A copy is needed of each line in the records that has the word "buttons".
(Records for the exercise begins)
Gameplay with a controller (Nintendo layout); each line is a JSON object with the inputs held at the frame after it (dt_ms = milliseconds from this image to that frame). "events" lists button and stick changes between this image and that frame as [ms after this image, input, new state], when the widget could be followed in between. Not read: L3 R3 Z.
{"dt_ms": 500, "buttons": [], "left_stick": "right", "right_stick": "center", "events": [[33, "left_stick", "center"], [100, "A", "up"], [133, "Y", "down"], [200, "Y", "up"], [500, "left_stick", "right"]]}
(Records for the exercise ends)
(Records for the exercise begins)
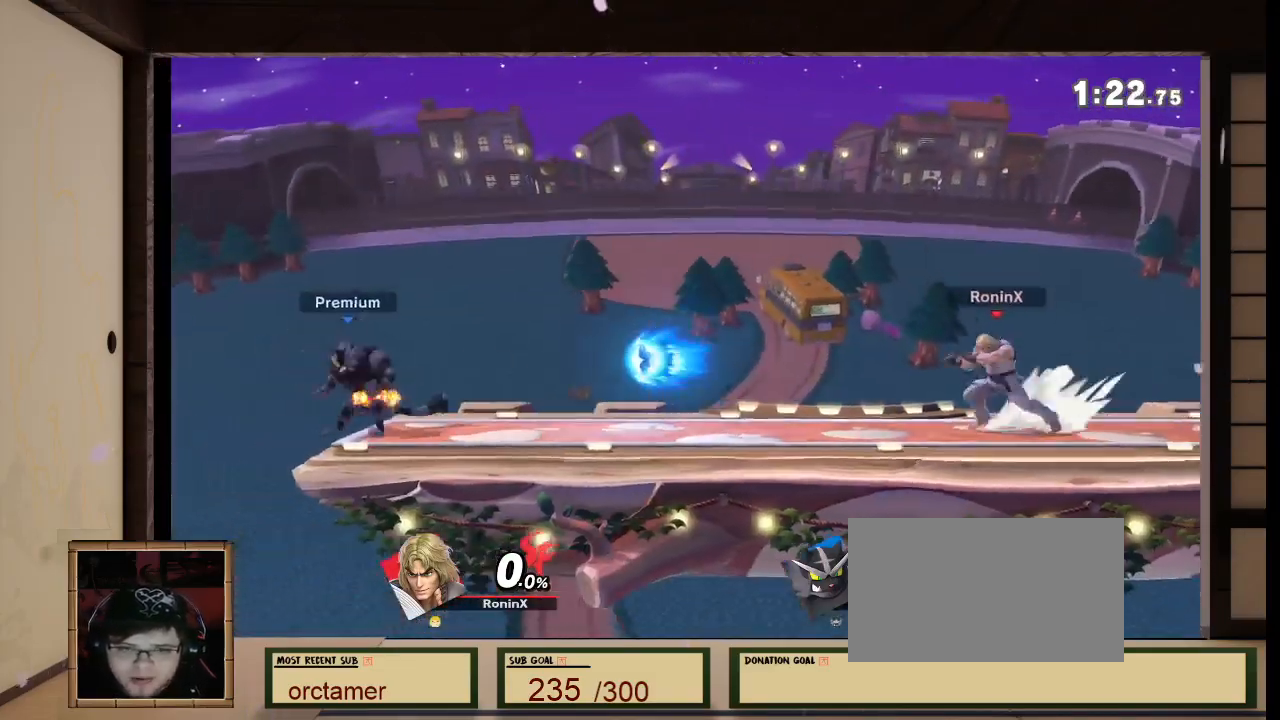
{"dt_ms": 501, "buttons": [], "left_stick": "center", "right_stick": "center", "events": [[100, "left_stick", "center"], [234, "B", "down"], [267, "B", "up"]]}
(Records for the exercise ends)
*Task output*
{"dt_ms": 500, "buttons": [], "left_stick": "right", "right_stick": "center", "events": [[33, "left_stick", "center"], [100, "A", "up"], [133, "Y", "down"], [200, "Y", "up"], [500, "left_stick", "right"]]}
{"dt_ms": 501, "buttons": [], "left_stick": "center", "right_stick": "center", "events": [[100, "left_stick", "center"], [234, "B", "down"], [267, "B", "up"]]}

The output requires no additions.